Julie Morgan: I agree that some progress has been made in recognising the child care needs of Members and staff in the House, especially through the expansion of the child care vouchers and the Westminster holiday play scheme, which staff and Members use. However, does not the hon. Gentleman agree that it is high time we had a nursery here to serve both Houses and enable Members and staff to do their work more effectively? Will he reconsider the matter?

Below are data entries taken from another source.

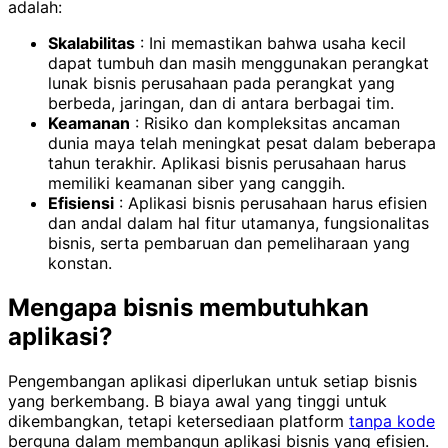
adalah:
Skalabilitas
: Ini memastikan bahwa usaha kecil
dapat tumbuh dan masih menggunakan perangkat
lunak bisnis perusahaan pada perangkat yang
berbeda, jaringan, dan di antara berbagai tim.
Keamanan
: Risiko dan kompleksitas ancaman
dunia maya telah meningkat pesat dalam beberapa
tahun terakhir. Aplikasi bisnis perusahaan harus
memiliki keamanan siber yang canggih.
Efisiensi
: Aplikasi bisnis perusahaan harus efisien
dan andal dalam hal fitur utamanya, fungsionalitas
bisnis, serta pembaruan dan pemeliharaan yang
konstan.
Mengapa bisnis membutuhkan
aplikasi?
Pengembangan aplikasi diperlukan untuk setiap bisnis
yang berkembang. B biaya awal yang tinggi untuk
dikembangkan, tetapi ketersediaan platform
tanpa kode
berguna dalam membangun aplikasi bisnis yang efisien.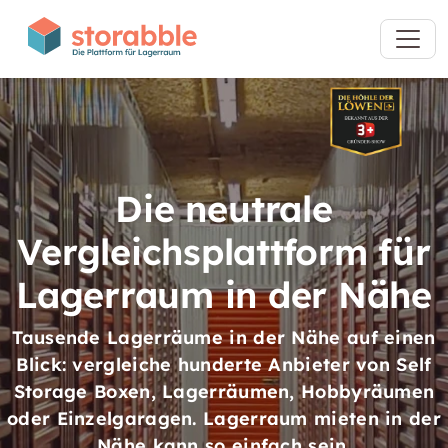
Die neutrale
Vergleichsplattform für
Lagerraum in der Nähe
Tausende Lagerräume in der Nähe auf einen
Blick: vergleiche hunderte Anbieter von Self
Storage Boxen, Lagerräumen, Hobbyräumen
oder Einzelgaragen. Lagerraum mieten in der
Nähe kann so einfach sein.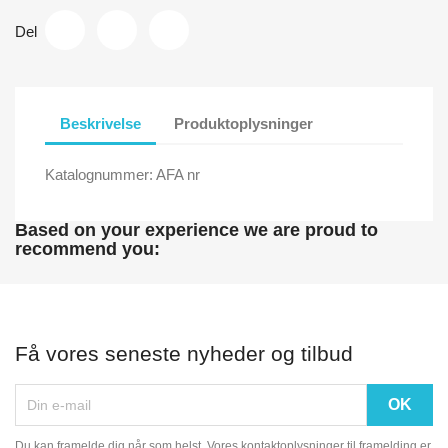
Del
Beskrivelse
Produktoplysninger
Katalognummer: AFA nr
Based on your experience we are proud to
recommend you:
Få vores seneste nyheder og tilbud
Du kan framelde dig når som helst. Vores kontaktoplysninger til framelding er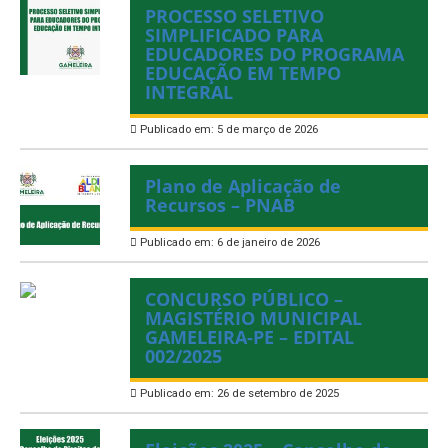
PROCESSO SELETIVO
SIMPLIFICADO PARA
EDUCADORES DO PROGRAMA
EDUCAÇÃO EM TEMPO
INTEGRAL
Publicado em: 5 de março de 2026
Plano de Aplicação de
Recursos – PNAB
Publicado em: 6 de janeiro de 2026
CONCURSO PÚBLICO –
MAGISTÉRIO MUNICIPAL
GAMELEIRA-PE – EDITAL
002/2025
Publicado em: 26 de setembro de 2025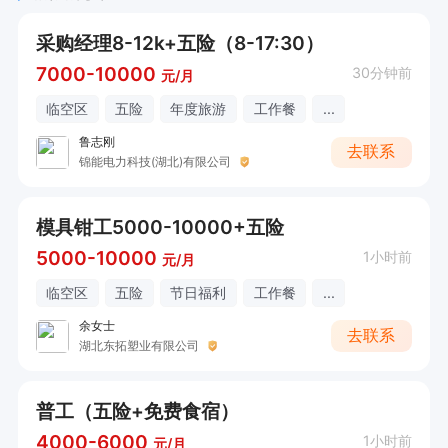
采购经理8-12k+五险（8-17:30）
7000-10000
30分钟前
元/月
临空区
五险
年度旅游
工作餐
...
鲁志刚
去联系
锦能电力科技(湖北)有限公司
模具钳工5000-10000+五险
5000-10000
1小时前
元/月
临空区
五险
节日福利
工作餐
...
余女士
去联系
湖北东拓塑业有限公司
普工（五险+免费食宿）
4000-6000
1小时前
元/月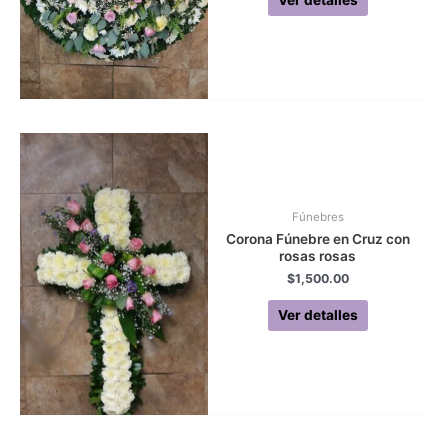
Fúnebres
Corona Fúnebre en Cruz con
rosas rosas
$
1,500.00
Ver detalles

Sir Archy Kirkwood: The hon. Lady has ploughed an assiduous furrow on the matter and I welcome her interest. My fellow Commissioners will always be alive to the need to make this place a more family-friendly workplace. However, the evidence has not changed since the review was undertaken in 2002: the vast majority of people would like to provide care for their children at home rather than bring them to this place. It is right to bear the aspiration in mind—we want to set an example for other workplaces. The balance of advantage is currently in favour of extending the voucher scheme, but we will continue to keep the matter under review and if the next Parliament has a new intake of lady Members who are as assiduous as the hon. Lady, we might reconsider it early in that Parliament.

Mr. John Bercow (Buckingham) (Con): Surely a proper nursery or crêche facility in the House is more than an aspiration to bear in mind. Is it not absurd in this day and age that the House of Commons takes pride in the existence of the Shooting Gallery but is unwilling to contemplate providing a facility that would be widely used and enjoyed? The matter will be raised over and over again, eloquently by the hon. Member for Cardiff, North (Julie Morgan) and others, and with monotonous regularity, to the point when the House of Commons Commission will probably decide that it is best to give up the unequal struggle and simply provide the facility.

Sir Archy Kirkwood: I understand that point perfectly, but it might interest the House to learn that up to 150 members of staff take advantage of the voucher scheme. That is a much bigger number of people. They are getting more modest benefits, but those benefits are appropriate to their needs. Some Members' staff in their constituencies are also taking advantage of the scheme, which is something that we shall want to promote in future. This is not simply an either/or; there will always be a tension between offering provision for the few and offering provision for the many, and we must keep the issue in mind while trying to develop the voucher scheme, which provides greater benefit for more people.